# EXTRACT PROVIDED
# What is a Data Dictionary

I believe data understanding is the capstone for any analysis, modeling, etc.
When you have Data Dictionary, your shouldn't believe, imagine and remember (you can never do it all perfectly) - you take a look and know exactly what this feature for.

In this notebook you will find the way I've created Data Dictionary for Titanic set.

Let's get started.

In [1]:
import pandas as pd
from IPython.core.display import HTML 

In [2]:
def ddict(df, tdict, path):
    """
    Create a Data Dictionary. 
    
        Parameters:
            arg_1: data set
            arg_2: temp data dictionary frame (index=df.columns, columns: def, des, type, unit)

# SUPPLIED MATERIAL
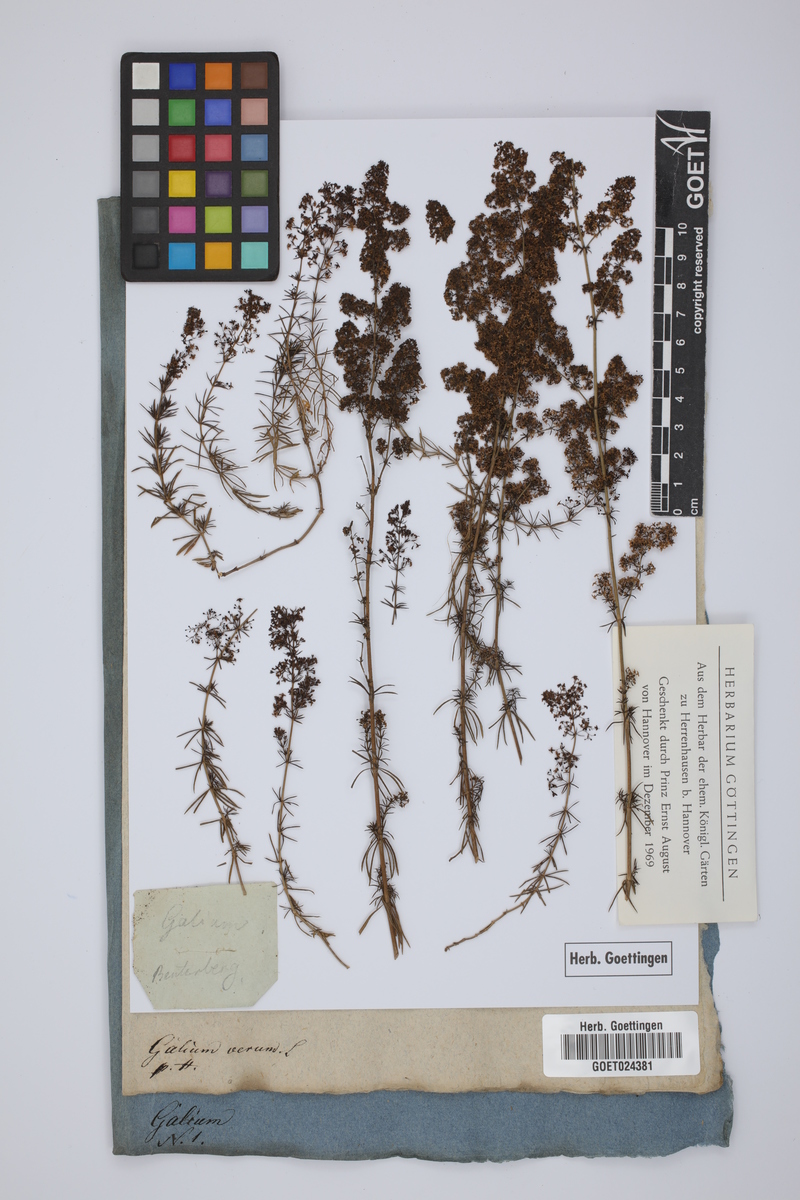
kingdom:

# TASKS FOR THIS EXERCISE
a) Transcribe the data dictionary notebook word for word, starting at "In this notebook" and ending at "a Data Dictionary.".
b) Pick up the data dictionary notebook from where it stops and continue it.

# TASK-BY-TASK OUTPUTS
a)
In this notebook you will find the way I've created Data Dictionary for Titanic set.

Let's get started.

In [1]:
import pandas as pd
from IPython.core.display import HTML 

In [2]:
def ddict(df, tdict, path):
    """
    Create a Data Dictionary.

b)
            arg_3: where to write an output file
        Returns:
            Data Dictionary Frame with feature's name are in index and columns are:
                'Definition' - meaning of feature
                'Description' - meaning of feature's values 
                '#Unique' - number of unique values in the columns, where NaN calculated as value also  
                'TopValue' - the most used value 
                '%UsedTop' - % of using top value
                '%Missing' - % of missing values
                'Unit' - measurement units 
                'Type' - measurement scales                  
                'Dtype' - column's python data type                
    """    
    a, b, c, d, e, f, g, h, i = [], [], [], [], [], [], [], [], []
    l = len(df)
    cols = df.columns.tolist()
    for col in cols:
        a.append(tdict.loc[col,'def'])
        b.append(tdict.loc[col,'des']) 
        
        c.append(df[col].nunique()) # number of unique values
        
        top = df[col].value_counts().to_frame().reset_index().head(1)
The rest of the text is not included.